(ENTRIES SUPPLIED)

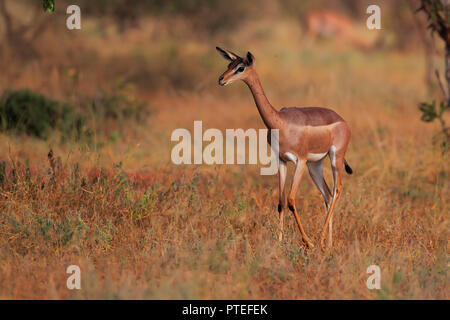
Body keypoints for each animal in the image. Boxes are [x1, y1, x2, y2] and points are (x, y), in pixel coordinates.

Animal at [215, 47, 352, 250]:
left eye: (240, 68)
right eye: (228, 64)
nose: (221, 79)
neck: (280, 122)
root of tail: (342, 120)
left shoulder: (300, 161)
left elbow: (291, 200)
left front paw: (308, 242)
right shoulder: (281, 160)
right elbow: (280, 202)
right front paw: (279, 243)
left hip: (335, 159)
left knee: (337, 190)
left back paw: (319, 241)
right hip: (315, 165)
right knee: (327, 195)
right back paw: (327, 244)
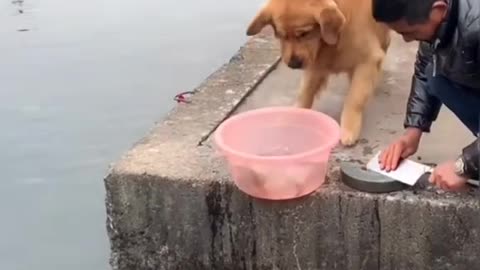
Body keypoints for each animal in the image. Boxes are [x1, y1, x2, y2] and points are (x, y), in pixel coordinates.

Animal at [248, 0, 390, 146]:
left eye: (304, 33)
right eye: (281, 35)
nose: (293, 64)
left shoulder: (367, 60)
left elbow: (354, 99)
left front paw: (349, 128)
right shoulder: (315, 63)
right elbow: (305, 92)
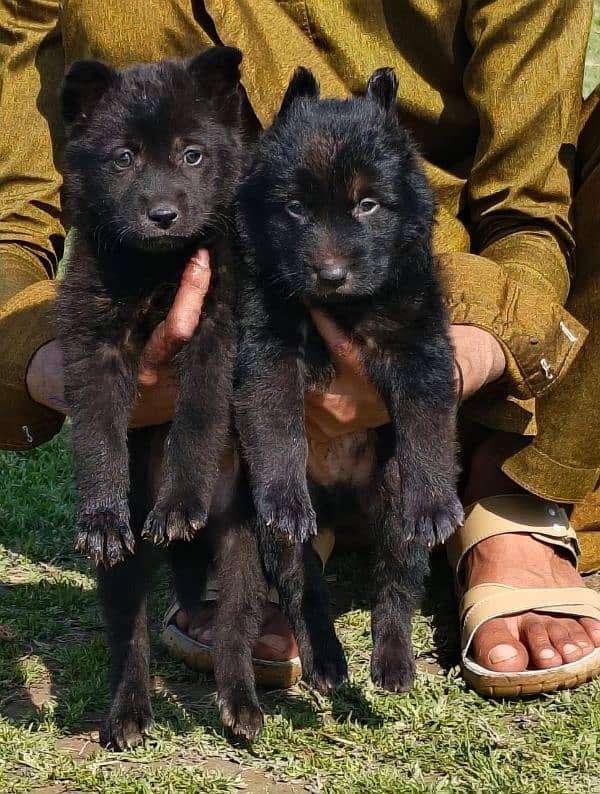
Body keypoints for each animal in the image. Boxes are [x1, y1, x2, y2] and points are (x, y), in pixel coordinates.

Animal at [56, 48, 268, 744]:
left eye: (192, 154)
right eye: (123, 158)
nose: (163, 215)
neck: (157, 266)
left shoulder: (215, 329)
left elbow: (196, 419)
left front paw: (179, 501)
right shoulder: (92, 345)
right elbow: (97, 433)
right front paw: (99, 513)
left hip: (245, 546)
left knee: (235, 626)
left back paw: (240, 704)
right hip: (131, 570)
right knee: (132, 637)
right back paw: (128, 712)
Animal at [237, 66, 462, 688]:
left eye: (368, 204)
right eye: (294, 207)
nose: (331, 275)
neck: (345, 309)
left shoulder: (421, 345)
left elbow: (427, 427)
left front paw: (436, 503)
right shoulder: (267, 346)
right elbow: (276, 425)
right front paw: (283, 491)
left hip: (391, 501)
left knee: (396, 587)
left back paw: (392, 660)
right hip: (283, 537)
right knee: (301, 586)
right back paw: (326, 660)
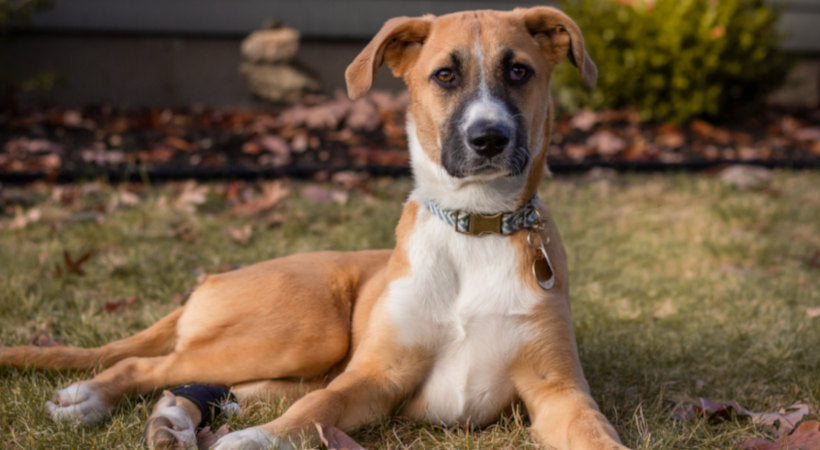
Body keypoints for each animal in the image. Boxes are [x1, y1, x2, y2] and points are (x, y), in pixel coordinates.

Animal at [0, 7, 628, 450]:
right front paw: (255, 443)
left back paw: (172, 422)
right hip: (306, 333)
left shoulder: (558, 393)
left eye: (519, 71)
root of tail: (209, 281)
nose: (489, 138)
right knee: (149, 366)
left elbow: (597, 434)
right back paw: (87, 399)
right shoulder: (373, 378)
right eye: (445, 75)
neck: (474, 228)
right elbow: (317, 411)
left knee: (211, 387)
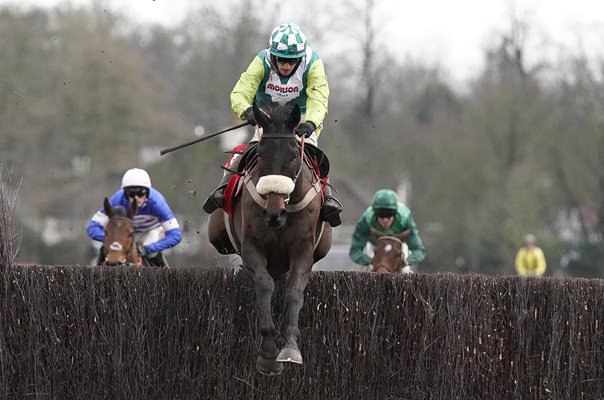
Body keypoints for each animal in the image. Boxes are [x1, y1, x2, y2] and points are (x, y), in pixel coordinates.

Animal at [206, 101, 330, 374]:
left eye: (294, 155)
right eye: (261, 154)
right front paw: (269, 353)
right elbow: (264, 285)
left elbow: (294, 291)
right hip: (217, 235)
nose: (274, 213)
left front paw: (291, 348)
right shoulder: (252, 246)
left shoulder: (303, 249)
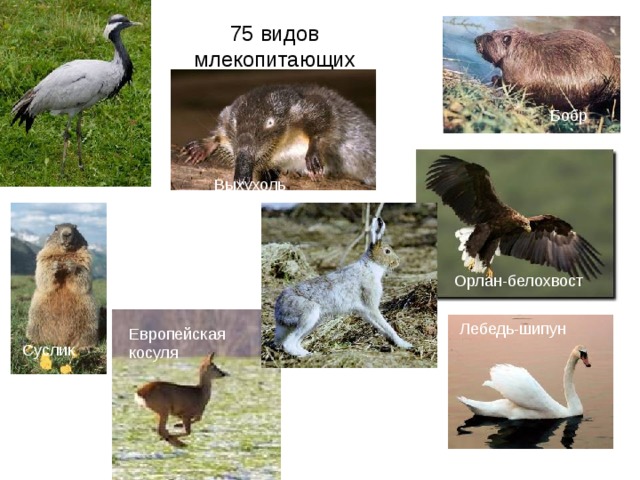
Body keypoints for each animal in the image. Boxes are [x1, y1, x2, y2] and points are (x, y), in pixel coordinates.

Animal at [274, 217, 413, 357]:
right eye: (387, 251)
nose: (398, 261)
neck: (372, 266)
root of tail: (278, 313)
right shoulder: (371, 306)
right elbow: (387, 326)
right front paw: (405, 344)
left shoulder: (365, 311)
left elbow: (379, 326)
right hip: (308, 314)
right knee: (289, 343)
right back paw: (306, 355)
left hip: (314, 321)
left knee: (294, 341)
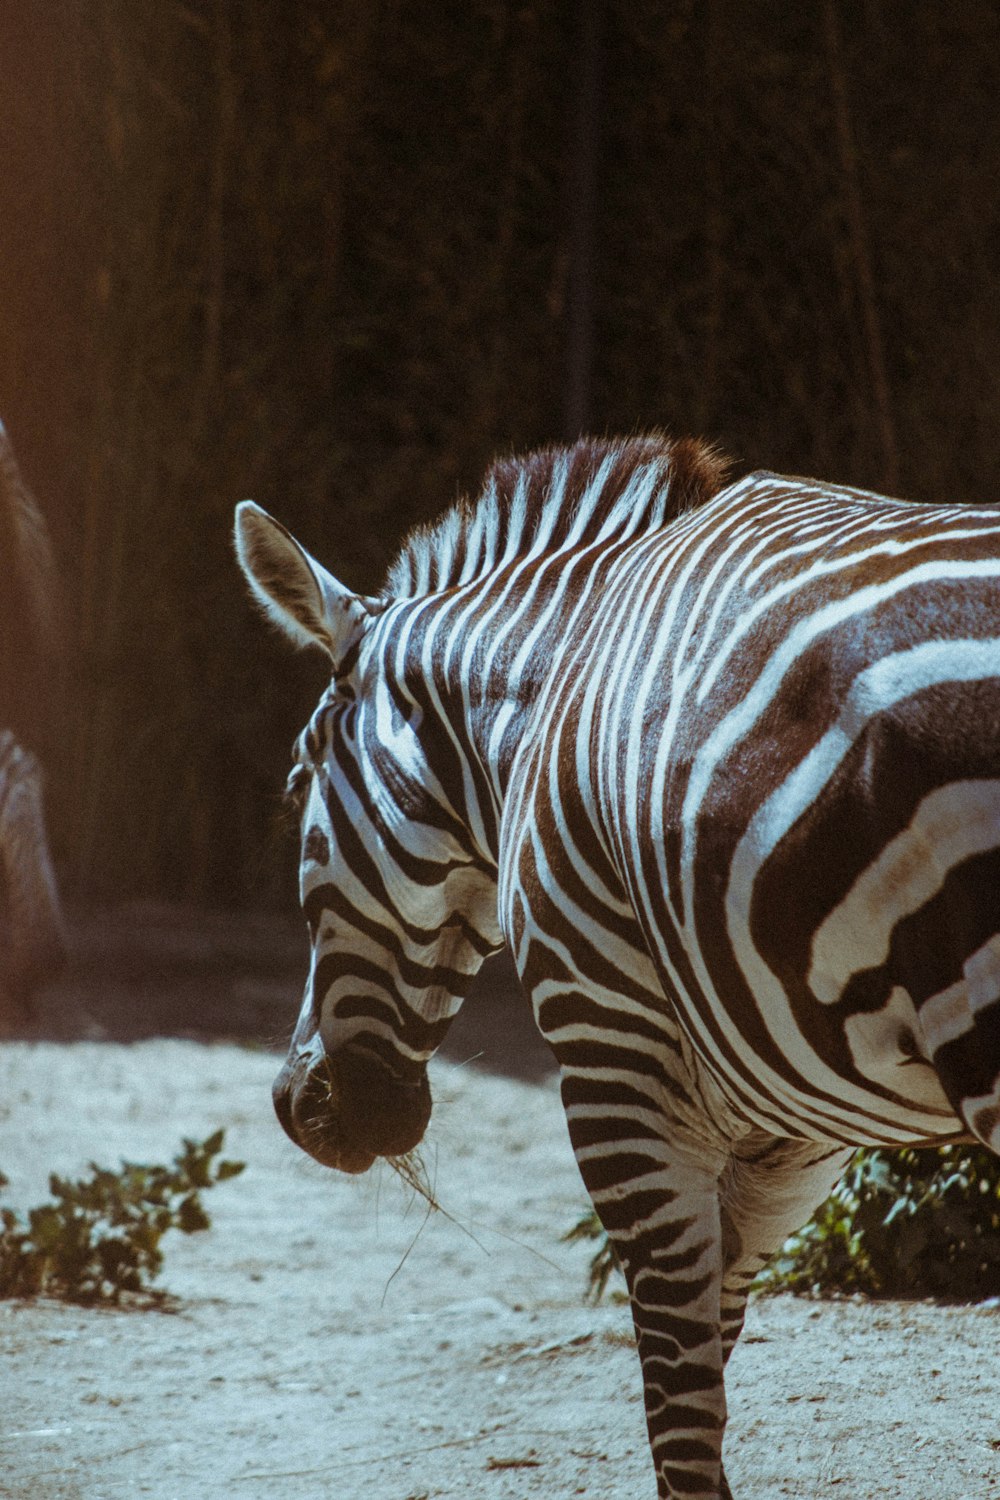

(End ENTRIES SUPPLIED)

[REQUIRED WORK] Omit the pictures; restate every entry word for word.

[TASK RESPONSE]
Body keypoints for each animal in the image. Boxes are [x1, y1, x2, y2] and points are (x, y), in pixel coordinates.

Animal at [215, 47, 352, 250]:
left eye: (240, 68)
right eye: (228, 64)
nose: (221, 79)
neck: (280, 122)
root of tail: (342, 120)
left shoulder: (300, 161)
left elbow: (291, 200)
left front paw: (308, 242)
right shoulder: (281, 160)
right elbow: (280, 202)
right front paw: (279, 243)
left hip: (335, 159)
left knee: (337, 190)
left back paw: (319, 241)
right hip: (315, 165)
right knee: (327, 195)
right back paw: (327, 244)
Body keypoints for each animal in the image. Boxes are [x1, y1, x2, y2] and points are (x, y), in pixel coordinates.

Animal at [248, 0, 390, 146]:
left eye: (304, 33)
right eye: (281, 35)
nose: (293, 64)
left shoulder: (367, 60)
left elbow: (354, 99)
left front paw: (349, 128)
right shoulder: (315, 63)
right elbow: (305, 92)
Body keypoints for each animal in the image. Boxes are [x1, y1, x2, y2] and points are (x, y), in pixel coordinates.

Animal at [56, 48, 268, 744]:
left eye: (192, 154)
right eye: (123, 158)
nose: (163, 215)
neck: (157, 266)
left shoulder: (215, 329)
left elbow: (196, 419)
left front paw: (179, 501)
right shoulder: (92, 345)
right elbow: (97, 433)
right front paw: (99, 513)
left hip: (245, 546)
left knee: (235, 626)
left back paw: (240, 704)
right hip: (131, 570)
right knee: (132, 637)
right back paw: (128, 712)
Animal at [237, 66, 462, 688]:
left eye: (368, 204)
right eye: (294, 207)
nose: (331, 275)
neck: (345, 309)
left shoulder: (421, 345)
left elbow: (427, 427)
left front paw: (436, 503)
right shoulder: (267, 346)
right elbow: (276, 425)
right front paw: (283, 491)
left hip: (391, 501)
left knee: (396, 587)
left back paw: (392, 660)
right hip: (283, 537)
right knee: (301, 586)
right back paw: (326, 660)
Body keypoints for each animal in the image. Boxes are [x1, y1, x2, y2] and points are (x, y), in pixel coordinates.

Animal at [0, 7, 628, 450]:
right front paw: (255, 443)
left back paw: (172, 422)
right hip: (306, 333)
left shoulder: (558, 393)
left eye: (519, 71)
root of tail: (209, 281)
nose: (489, 138)
right knee: (149, 366)
left elbow: (597, 434)
right back paw: (87, 399)
right shoulder: (373, 378)
right eye: (445, 75)
neck: (474, 228)
right elbow: (317, 411)
left knee: (211, 387)
Body keypoints for each animal in the image. Boxes are [x1, y1, x2, y2] and points are (x, y), in pixel coordinates.

Animal at [206, 101, 330, 374]:
left eye: (294, 155)
right eye: (261, 154)
right front paw: (269, 353)
right elbow: (264, 285)
left elbow: (294, 291)
right hip: (217, 235)
nose: (274, 213)
left front paw: (291, 348)
right shoulder: (252, 246)
left shoulder: (303, 249)
Body keypoints for each animal in the image. Boxes are [x1, y1, x2, y2] and points are (x, y), in pixel coordinates.

Animal at [274, 217, 413, 357]:
right eye: (387, 251)
nose: (398, 261)
neck: (372, 266)
root of tail: (278, 313)
right shoulder: (371, 306)
right elbow: (387, 326)
right front paw: (405, 344)
left shoulder: (365, 311)
left elbow: (379, 326)
right hip: (308, 314)
right knee: (289, 343)
right back paw: (306, 355)
left hip: (314, 321)
left knee: (294, 341)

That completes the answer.